Auch Spinnen geht auf den letzten Satz ein. Der sei ungeheuer schwer, wie eine andere Materie, ein Bleikern unter dem Text, habe ihn schwer irritiert. Es stimmt, was er sagt, aber beim Vortrag vorhin hatte ich den Eindruck gar nicht.
Insgesamt stört mich jetzt, dass fast nur über den Inhalt und kaum über die Sprache geredet wurde, denn die fand ich jetzt nicht so überzeugend. Mag aber auch mit dem Vortrag zusammenhängen.

Weiter mit Julya Rabinowich, auch sie liest einen Teil eines Romans.
Mit Leo im Bett und wilde Hunde am Strand. Außerdem ist es heiß. Gut. Dann liegt die Ich-Erzählerin plötzlich an die feuchte Erde gepresst…
Es war dann doch etwas verwirrend. Tja, Romananfang, ich hätte lieber etwas Abgeschlossenes von ihr gehört, noch lieber gelesen, der Vortrag war eher nicht zuträglich. Ich glaube, ich werde den Text aber noch mal lesen, irgendwas war da.

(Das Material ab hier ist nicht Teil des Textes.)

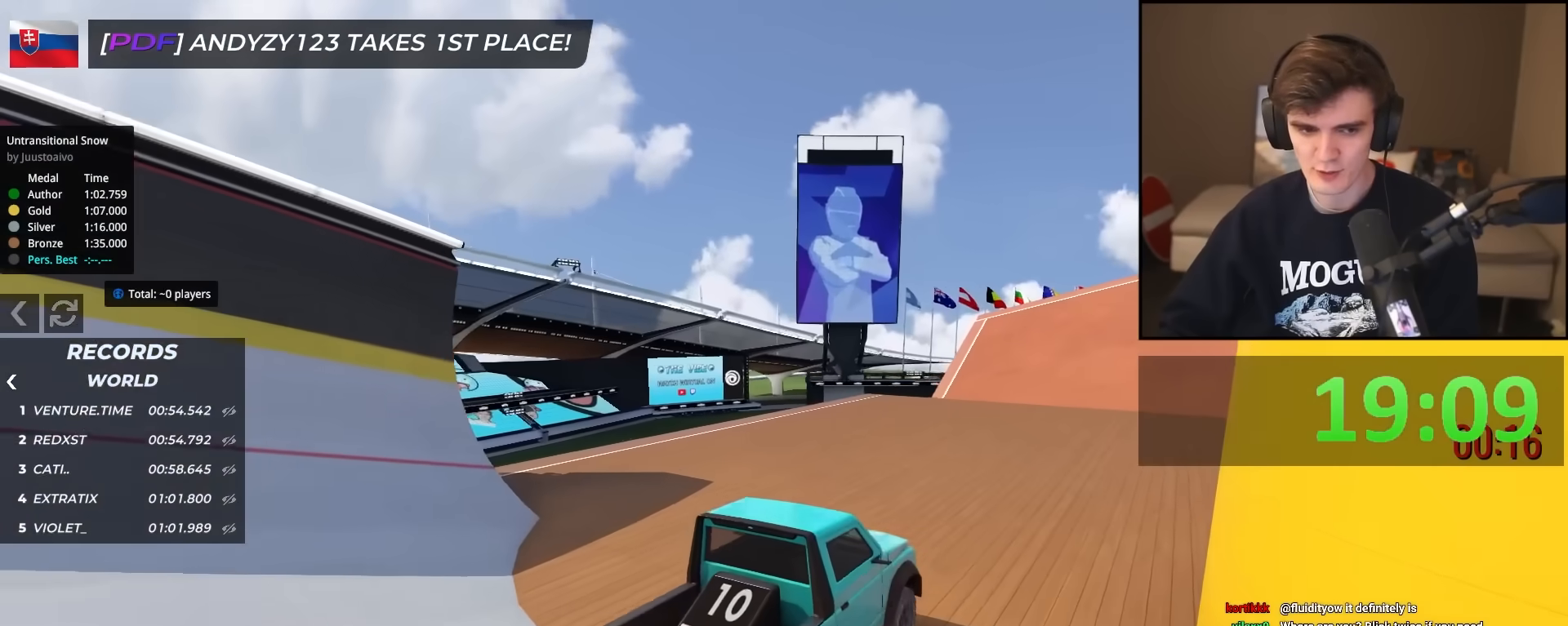
{"keys": [], "events": [[50, "right", "up"], [284, "left", "down"], [284, "up", "up"], [384, "left", "up"]]}
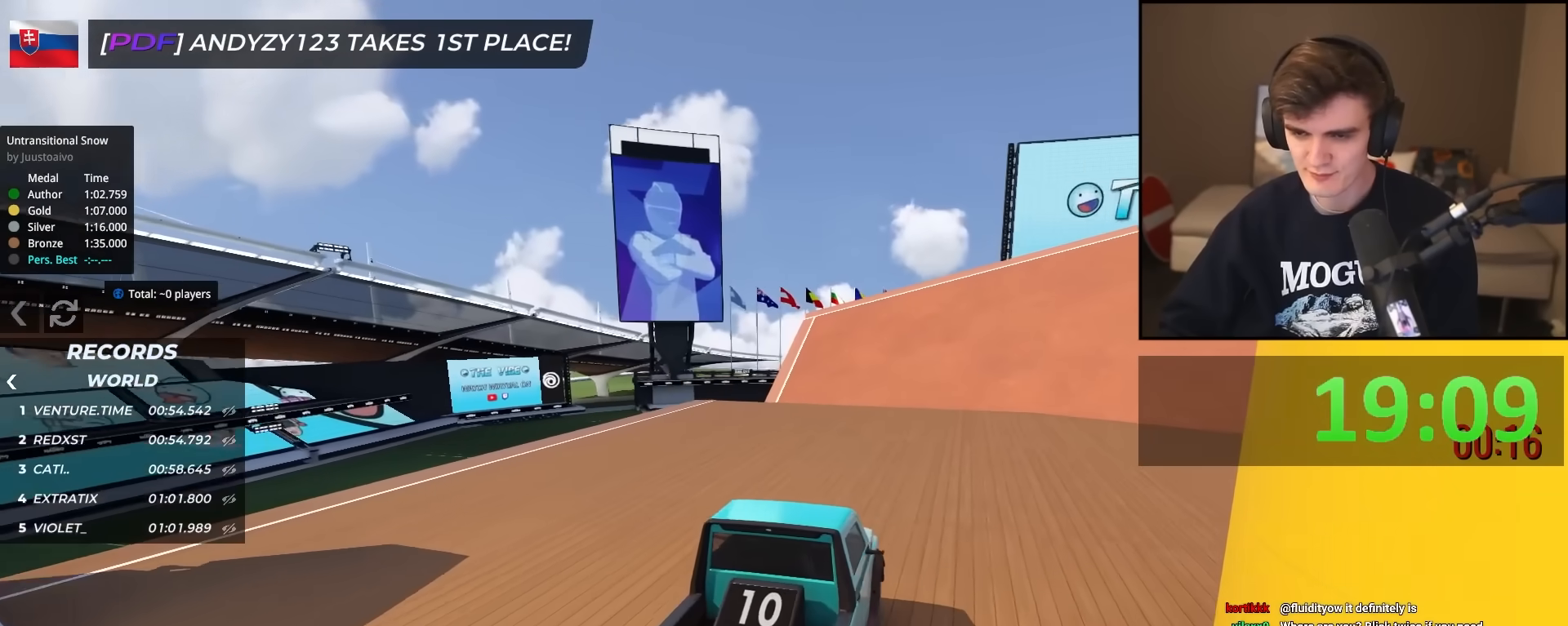
{"keys": ["right", "up"], "events": [[117, "right", "down"], [117, "up", "down"]]}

Winkels erklärt, dass wir da eine Frau in verschiedenen mythischen Verkleidungen vorgeführt bekommen, aber der Text würde nicht funktionieren.
Sulzer dagegen hat eine Erbschleicherin gesehen, die an das Geld des Mannes ran will. Spannend sei an diesem schwierigen Text das Konterkarieren von Alltäglichem mit Mythologischem.
Jetzt schließt Frau Feßmann uns den Text endgültig auf: Eine osteuropäische Frau arbeitet bei einem kranken Mann. Aber Hallo, Frau Keller versteht das nicht, wo stehen würde, dass die Frau arbeitet, will sie wissen. Die zwei sind sich nicht ganz grün…
Frau Feßmann weiter: ihr gefallen die starken körperlichen Bilder für weiblichen Ekel gegenüber einem Männerkörper, der Ekel liegt darin, dass sie diesen kranken Mann betreuen muss. Mit den starken Ekel-Bildern hat sie recht. Das habe ich sogar im Vortrag gehört, wusste es aber nicht zu benennen.
Frau Strigl findet den Text auch nicht schwierig zu verstehen, die mythischen Deutungen seien legitim und interessant, ihr scheint klar, dass Liebes- und Arbeitsverhältnis nicht zu trennen sind. Alles an der Geschichte sei merkwürdig, die Frau würde eine geballte Aggressivität ausstrahlen. Die Aggressivität sei mit einem absoluten Mangel an Wehleidigkeit gepaart. Stimmt! Deswegen fand ich den Text wohl gut verträglich. Die Sehnsucht der Frau, wieder rein und unbefleckt zu sein, in die Erde einzugehen, das sei die Utopie. Jetzt weiß ich wenigstens, warum sie den Text eingeladen hat, und ich bin neugieriger geworden.
Jetzt kommt aber Jandl, für den das ein wahrlich einfacher Text ist: Jeder könne sich aus der Vielzahl der Motive eines aussuchen. In seiner persönlichen “verschwurbelten Lesart” sei es der Versuch, sich in eine Genealogie einzuschleichen.
Spinnen setzt sich dem “Verdacht aus, österreichische Autoren als Vergleich heranzuziehen” und erklärt uns einen Schnitzler-Roman. Daraus schließt er, dass die Story toll sei, auch wenn schon mal bei Schnitzler etwas ähnliches vorgekommen sei. Aber er findet keine Muse, sich auf den Plot einzulassen, wegen eines großen Aufwandes, den Überbau klar zu machen. Er habe nur das Gefühl, die Autorin hätte wohl ihren Text zu gerne, wie ein Kind, das sie mit zu viel ausstattet, bevor es zur Musikschule geschickt wird. Ein Instrument hätte gereicht. Die Autorin lächelt nicht verständnislos.
Feßmann wiederholt unnachgiebig, dass dies ein Ekel-Text sei, der überhaupt nichts mit Schnitzler zu tun habe. Strigl widerspricht und gratuliert Spinnen zur Schnitzler-Spur.
Irgendwann schreitet Clarissa ein und übergibt in die Pause.

 

Und ich jetzt auch mal Pause, Schlaf-Pause, der Rest wird nachgereicht.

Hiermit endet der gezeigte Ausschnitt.